于是,我们开始轮流讲起恐怖故事来。他提到一个社工人员被骗上一栋公寓的顶楼遭强暴多次后,被推下楼摔死。

我记起一条新闻,说一个十四岁的男孩被另一个同龄男孩枪杀。他们彼此并不相识,凶手声称被害人嘲笑了他。

德金谈到好几起虐待儿童致死的案件,还有一个男人闷死他女朋友的女婴,因为他厌倦了每次跟女友去看电影都得出钱雇人看孩子。
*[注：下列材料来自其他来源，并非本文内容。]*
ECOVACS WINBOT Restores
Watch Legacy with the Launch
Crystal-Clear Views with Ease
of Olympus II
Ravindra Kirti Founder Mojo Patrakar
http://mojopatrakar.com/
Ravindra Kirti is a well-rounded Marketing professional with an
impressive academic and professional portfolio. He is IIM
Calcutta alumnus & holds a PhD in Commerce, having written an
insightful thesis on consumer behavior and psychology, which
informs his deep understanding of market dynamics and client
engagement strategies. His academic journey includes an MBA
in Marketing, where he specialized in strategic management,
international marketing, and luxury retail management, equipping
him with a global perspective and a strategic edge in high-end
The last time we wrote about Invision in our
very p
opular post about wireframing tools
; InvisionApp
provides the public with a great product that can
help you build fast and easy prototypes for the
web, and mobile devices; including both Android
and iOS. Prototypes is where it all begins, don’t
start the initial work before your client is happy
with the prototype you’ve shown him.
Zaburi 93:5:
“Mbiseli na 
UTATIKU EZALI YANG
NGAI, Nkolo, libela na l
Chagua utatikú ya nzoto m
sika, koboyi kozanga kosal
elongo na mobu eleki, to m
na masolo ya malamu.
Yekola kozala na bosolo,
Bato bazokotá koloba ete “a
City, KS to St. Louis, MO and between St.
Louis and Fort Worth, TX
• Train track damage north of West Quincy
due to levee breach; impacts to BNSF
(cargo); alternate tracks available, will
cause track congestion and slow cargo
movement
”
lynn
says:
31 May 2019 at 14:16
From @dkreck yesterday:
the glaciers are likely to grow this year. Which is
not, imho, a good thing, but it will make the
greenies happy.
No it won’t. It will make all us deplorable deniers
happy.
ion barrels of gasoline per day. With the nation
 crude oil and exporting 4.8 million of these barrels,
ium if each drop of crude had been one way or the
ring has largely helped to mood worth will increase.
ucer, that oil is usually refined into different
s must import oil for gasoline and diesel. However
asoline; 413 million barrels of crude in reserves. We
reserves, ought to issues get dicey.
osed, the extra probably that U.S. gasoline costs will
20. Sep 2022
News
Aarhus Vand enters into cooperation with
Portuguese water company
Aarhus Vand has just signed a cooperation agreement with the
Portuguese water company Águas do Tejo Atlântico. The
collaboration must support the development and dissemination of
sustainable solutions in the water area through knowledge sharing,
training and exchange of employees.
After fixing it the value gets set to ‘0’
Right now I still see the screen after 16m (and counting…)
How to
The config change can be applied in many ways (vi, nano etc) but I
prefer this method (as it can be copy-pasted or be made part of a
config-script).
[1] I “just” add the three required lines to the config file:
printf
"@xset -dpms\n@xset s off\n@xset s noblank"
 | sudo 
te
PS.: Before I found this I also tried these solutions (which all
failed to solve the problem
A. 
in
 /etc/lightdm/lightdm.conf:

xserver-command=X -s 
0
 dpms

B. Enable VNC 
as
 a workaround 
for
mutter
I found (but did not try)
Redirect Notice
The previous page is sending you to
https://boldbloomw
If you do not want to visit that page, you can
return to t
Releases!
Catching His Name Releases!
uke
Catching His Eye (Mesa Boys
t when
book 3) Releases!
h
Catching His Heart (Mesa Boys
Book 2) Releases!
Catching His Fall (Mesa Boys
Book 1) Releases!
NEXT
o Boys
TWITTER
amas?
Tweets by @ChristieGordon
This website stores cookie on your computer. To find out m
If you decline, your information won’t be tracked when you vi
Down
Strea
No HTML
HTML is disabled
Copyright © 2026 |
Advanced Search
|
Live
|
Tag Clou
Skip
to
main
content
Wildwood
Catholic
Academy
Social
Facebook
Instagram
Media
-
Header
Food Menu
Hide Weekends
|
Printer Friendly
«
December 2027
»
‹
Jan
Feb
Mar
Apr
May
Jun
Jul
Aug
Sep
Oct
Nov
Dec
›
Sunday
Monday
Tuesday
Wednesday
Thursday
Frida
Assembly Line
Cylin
我提到格雷森区的那个女人,她在衣柜那儿挂衣服时被流弹打死。

我们的对话颇有点比拼的味道。

他说:“市场自认为找到了解决办法。死刑,重新启用黑色大电椅。”

“你认为这行得通吗?”

“无疑,公众需要它。它至少有一个功效是你无法否认的。电死一个混蛋,你至少知道他以后不会再犯。妈的,我就投票赞成。把电椅拿出来,用电视转播他妈的行刑过程,插些广告,赚几个钱,多雇几个警察。你想知道一件事吗?”

“什么事?”

“我们有过死刑,但处决的不是杀人犯,而是普通人。普通人被杀的概率比杀人犯上电椅的概率还大。我们一天有五、六、七次死刑呢。”

他提高了嗓门,现在酒保也在听我们的谈话。我们已经把他从他的电视节目上吸引过来了。

德金说:“我喜欢那个电视机爆炸的故事。不知我怎么会错过那条新闻的。你觉得自己什么都听说过了,但总有新的出现,是不是?”

“我猜是吧。”

“光这个城市就有八百万个故事,”他拉长声音说,“你记得那个节目吗?几年前电视上播过。”

“我记得。”

“每次节目结束时他们都说那句台词,‘在这个城市里有八百万个故事。这只是其中之一’。”

“我记得。”

“八百万个故事,”他说,“你知道这城里有什么吗,这个他妈的城市的大粪池里有什么?有八百万种死法。”

我把他弄出酒吧。在外面夜晚清凉的空气中,他陷入了沉默。我们绕过两个街区,最后来到离警察局不远的路口。他的车是一部水星车,已有些年头。车角有点坑坑洼洼。车牌前头的字母明示他是警察,该车是用来办案的,不要开罚单。一些经验丰富的混混也能认出这是警车。我问他能否驾车。他不太喜欢这个问题。

他说:“你是谁,警察吗?”

然后想到这句话实在荒谬,便又笑了起来。他靠在打开的车门上保持平衡,笑得前仰后合。

“你是谁,警察吗?”他说,吃吃笑个不停,“你是谁,警察吗?”

那种情绪像电影里的快镜头一样一闪而过。有一刻,他严肃冷静,眼睛眯着,下巴翘起来像牛头犬。

“听着,”他说,声音低沉而生硬,“别这么高人一等,你明白吗?”

我不知道他到底想说什么。

“你这个自命清高的混蛋。你比我好不到哪儿去,你这个狗娘养的。”

他把车倒出开走。就我目光所及,他似乎开得还不错。我希望他无需开得太远。